• _TEXTO EXTRAÍDO_:
----------
Y se hizo de noche y aunque perdí las gafas y me era imposible ver con claridad la señal del gps las pocas veces que me extraviaba entre las retamas y los piornos, el gozo que me venía de comprobar que las piernas me funcionan tan bien hacían de la caminata un gusto. ¡Fuera, vaca!, tenía que azuzar a alguna que me encontraba en el camino, sólo dos ojos brillantes en la oscuridad cuando intentaba localizarlas  con la linterna. Un par de constelaciones se acunaban sobre el lomo de la Cuerda Larga. En algún momento se encendió una poderosa linterna sobre la loma de enfrente; encendí la mía para jugar un poco con el posible caminante nocturno. Pero resultó que la luz de la linterna se elevó suavemente sobre la loma y siguió subiendo y subiendo: me equivoqué, se trataba probablemente de un avión que acababa de despegar sobre las pistas de Barajas. Poco después salió la luna, una luna dorada a la que ya le faltaba un trozo en su parte derecha, una luna tenue, como un farol encendido pero que apenas diera luz.
----------
• _OBJETIVO 1_: Pasa a una lista JSON de cadenas el tramo de los registros que va desde su inicio hasta la línea que contiene "List each element's", con ambos extremos incluidos. Pon una cadena por línea y deja fuera las líneas en blanco.
----------
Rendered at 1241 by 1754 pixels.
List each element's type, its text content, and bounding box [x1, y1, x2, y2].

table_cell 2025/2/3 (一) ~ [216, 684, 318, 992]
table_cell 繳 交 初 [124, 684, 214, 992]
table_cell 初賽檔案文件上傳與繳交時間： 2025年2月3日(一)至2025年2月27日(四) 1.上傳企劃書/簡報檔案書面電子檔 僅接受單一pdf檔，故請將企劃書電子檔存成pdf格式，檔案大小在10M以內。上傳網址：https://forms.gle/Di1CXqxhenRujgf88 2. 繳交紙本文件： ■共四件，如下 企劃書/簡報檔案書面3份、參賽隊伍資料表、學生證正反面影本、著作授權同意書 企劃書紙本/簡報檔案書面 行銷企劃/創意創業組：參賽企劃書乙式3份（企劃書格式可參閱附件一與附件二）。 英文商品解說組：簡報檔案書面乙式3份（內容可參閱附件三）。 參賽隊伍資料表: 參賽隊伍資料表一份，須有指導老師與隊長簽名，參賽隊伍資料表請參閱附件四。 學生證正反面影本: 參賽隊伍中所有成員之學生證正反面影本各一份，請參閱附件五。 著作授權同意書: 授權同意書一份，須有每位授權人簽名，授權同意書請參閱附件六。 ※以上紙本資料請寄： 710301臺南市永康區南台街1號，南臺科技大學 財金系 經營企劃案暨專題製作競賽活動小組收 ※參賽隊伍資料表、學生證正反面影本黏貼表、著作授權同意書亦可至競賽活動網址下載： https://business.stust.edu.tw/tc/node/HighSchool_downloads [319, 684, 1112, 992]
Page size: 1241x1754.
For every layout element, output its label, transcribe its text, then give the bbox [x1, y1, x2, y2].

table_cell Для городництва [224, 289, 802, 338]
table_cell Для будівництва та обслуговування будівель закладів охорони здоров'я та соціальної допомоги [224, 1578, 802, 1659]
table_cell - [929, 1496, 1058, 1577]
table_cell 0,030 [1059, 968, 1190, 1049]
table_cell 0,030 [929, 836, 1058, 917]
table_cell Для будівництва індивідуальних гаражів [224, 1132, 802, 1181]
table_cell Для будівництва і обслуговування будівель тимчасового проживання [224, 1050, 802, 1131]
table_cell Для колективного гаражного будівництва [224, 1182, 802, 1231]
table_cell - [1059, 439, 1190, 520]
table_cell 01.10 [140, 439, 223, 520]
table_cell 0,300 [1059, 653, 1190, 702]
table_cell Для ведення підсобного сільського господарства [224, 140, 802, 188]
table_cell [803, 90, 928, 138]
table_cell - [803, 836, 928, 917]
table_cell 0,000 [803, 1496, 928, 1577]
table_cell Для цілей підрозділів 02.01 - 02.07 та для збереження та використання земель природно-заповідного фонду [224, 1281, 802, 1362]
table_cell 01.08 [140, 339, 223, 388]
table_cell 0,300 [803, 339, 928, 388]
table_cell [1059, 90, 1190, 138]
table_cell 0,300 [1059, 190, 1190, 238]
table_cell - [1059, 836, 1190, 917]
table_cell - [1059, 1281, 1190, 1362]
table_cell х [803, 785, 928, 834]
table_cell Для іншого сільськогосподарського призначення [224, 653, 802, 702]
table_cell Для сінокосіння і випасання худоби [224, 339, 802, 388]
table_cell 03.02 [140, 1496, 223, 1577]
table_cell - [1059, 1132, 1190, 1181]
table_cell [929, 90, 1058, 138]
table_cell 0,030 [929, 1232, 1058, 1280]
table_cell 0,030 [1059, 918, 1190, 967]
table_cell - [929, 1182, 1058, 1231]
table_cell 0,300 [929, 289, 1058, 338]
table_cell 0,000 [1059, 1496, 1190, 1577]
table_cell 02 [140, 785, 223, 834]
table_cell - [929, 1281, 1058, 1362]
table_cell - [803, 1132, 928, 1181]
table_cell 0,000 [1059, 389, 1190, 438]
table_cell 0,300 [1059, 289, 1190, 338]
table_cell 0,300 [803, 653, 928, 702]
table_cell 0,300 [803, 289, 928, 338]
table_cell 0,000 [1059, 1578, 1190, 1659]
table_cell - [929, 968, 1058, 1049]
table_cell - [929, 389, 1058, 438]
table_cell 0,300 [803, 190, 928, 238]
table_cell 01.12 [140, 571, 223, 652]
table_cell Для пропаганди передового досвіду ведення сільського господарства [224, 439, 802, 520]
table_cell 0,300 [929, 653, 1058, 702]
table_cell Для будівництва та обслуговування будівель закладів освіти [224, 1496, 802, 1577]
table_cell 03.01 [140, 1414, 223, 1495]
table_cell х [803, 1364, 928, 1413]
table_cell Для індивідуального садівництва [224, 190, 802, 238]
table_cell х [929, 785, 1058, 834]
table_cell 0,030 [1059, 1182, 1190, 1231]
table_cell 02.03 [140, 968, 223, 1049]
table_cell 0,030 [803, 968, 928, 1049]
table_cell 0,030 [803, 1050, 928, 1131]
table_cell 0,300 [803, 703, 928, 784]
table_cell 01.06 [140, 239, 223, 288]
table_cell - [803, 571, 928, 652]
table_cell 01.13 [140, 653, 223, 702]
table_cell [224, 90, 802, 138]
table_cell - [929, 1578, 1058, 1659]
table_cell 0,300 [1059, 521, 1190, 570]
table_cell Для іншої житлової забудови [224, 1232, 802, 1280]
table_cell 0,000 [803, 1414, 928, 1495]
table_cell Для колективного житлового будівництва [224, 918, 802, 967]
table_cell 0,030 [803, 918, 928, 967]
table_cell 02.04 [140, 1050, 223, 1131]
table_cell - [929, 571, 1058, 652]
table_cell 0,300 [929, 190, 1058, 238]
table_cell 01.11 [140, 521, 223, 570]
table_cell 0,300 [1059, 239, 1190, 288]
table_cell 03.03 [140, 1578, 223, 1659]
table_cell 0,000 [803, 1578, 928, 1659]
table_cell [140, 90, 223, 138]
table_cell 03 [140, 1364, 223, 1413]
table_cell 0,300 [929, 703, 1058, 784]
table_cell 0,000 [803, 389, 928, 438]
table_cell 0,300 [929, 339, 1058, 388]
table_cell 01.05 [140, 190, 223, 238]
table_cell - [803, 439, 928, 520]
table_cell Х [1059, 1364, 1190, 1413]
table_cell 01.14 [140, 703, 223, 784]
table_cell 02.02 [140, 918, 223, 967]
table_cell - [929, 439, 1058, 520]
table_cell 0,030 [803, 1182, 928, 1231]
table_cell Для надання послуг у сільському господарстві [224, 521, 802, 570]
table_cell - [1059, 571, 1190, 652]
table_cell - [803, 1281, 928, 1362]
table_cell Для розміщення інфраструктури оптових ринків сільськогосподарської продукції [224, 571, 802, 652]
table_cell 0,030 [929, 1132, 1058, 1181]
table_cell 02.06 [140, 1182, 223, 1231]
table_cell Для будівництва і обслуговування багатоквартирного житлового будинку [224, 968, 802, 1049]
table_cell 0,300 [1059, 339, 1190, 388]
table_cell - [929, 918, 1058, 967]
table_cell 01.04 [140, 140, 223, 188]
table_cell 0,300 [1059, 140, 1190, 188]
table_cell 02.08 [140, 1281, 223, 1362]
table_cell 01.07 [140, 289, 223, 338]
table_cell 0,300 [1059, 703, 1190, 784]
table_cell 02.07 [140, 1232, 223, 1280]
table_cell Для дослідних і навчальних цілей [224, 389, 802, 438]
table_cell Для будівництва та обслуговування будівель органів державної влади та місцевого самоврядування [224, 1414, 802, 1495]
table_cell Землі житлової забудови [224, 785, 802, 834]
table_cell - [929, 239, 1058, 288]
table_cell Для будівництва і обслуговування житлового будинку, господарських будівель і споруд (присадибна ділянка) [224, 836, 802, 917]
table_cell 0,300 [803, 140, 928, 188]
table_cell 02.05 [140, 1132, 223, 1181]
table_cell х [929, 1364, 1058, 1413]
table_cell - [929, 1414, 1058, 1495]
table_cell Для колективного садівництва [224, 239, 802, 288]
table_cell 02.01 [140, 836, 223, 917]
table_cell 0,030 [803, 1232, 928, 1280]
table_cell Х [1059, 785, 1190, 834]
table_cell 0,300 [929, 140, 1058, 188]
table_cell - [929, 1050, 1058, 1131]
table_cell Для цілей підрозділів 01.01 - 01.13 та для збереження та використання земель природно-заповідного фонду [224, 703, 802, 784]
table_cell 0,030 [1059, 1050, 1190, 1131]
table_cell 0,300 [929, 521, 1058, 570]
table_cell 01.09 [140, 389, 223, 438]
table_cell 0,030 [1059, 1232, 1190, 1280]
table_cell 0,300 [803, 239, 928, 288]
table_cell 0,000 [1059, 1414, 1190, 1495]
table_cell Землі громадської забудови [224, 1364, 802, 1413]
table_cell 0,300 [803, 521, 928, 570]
----------
• _OBJETIVO 2_: Sigue el relato de la caminata nocturna justo después de su última frase.

• _RESPUESTA 1_:
[
  "Rendered at 1241 by 1754 pixels.",
  "List each element's type, its text content, and bounding box [x1, y1, x2, y2]."
]

• _RESPUESTA 2_:
Llegando al puerto de la Morcuera vi otra linterna, ésta zigzagueaba solitaria hacia la cumbre de la Najarra. Me llevó una hora llegar a la cumbre; el paisaje nocturno del llano madrileño era magnífico. Mientras buscaba un lugar para mi vivac desde donde pudiera ver amanecer, empecé a pensar en un tema reiterativo que me ronda desde hace una semana por la cabeza. Ese continuo porqué que trata de averiguar por qué coño hacemos tantas cosas "raras" en la vida, esto por ejemplo de empeñarse en caminar a oscuras por el monte. El otro día en un post hablaba de las facultades que ponemos en funcionamiento haciendo esto o aquello y de cómo obtenemos a veces gran placer poniéndolas en prácticas. Pero esta noche eso de facultades me sonaba un poco soso, necesitaba otras palabras para centrar más la idea.

Si partía de un hecho sencillo como el de hoy, esa caminata nocturna, quizás pudiera determinar con más acierto eso que sucedía en mí, y por tanto podría acercarme a explicar la razón por la cual me había empeñado en lo que estaba haciendo. En casa tenemos un gato joven nuevo que a diferencia de los otros juega como un descosido con cualquier cosa que se encuentra rodando por el suelo de casa; algo parecido sucede a los niños chicos. Todos hacemos cosas que nos placen, pero ¿por qué nos placen? ¿Por qué nos place correr un maratón sabiendo el sufrimiento que conlleva? ¿Por qué nos place el hacer una ascensión empeñativa cuando puedes dejar tu cuerpo hecho unos zorros? Y así cientos de preguntas similares. Desde que empecé a salir a la montaña, allá por los dieciocho años, siempre fue una cuestión candente que me venía tarde o temprano. Entonces leí muchos libros que tocaban este tema: ¿Por qué este amor a la montaña, por qué tantos esfuerzos y peligros?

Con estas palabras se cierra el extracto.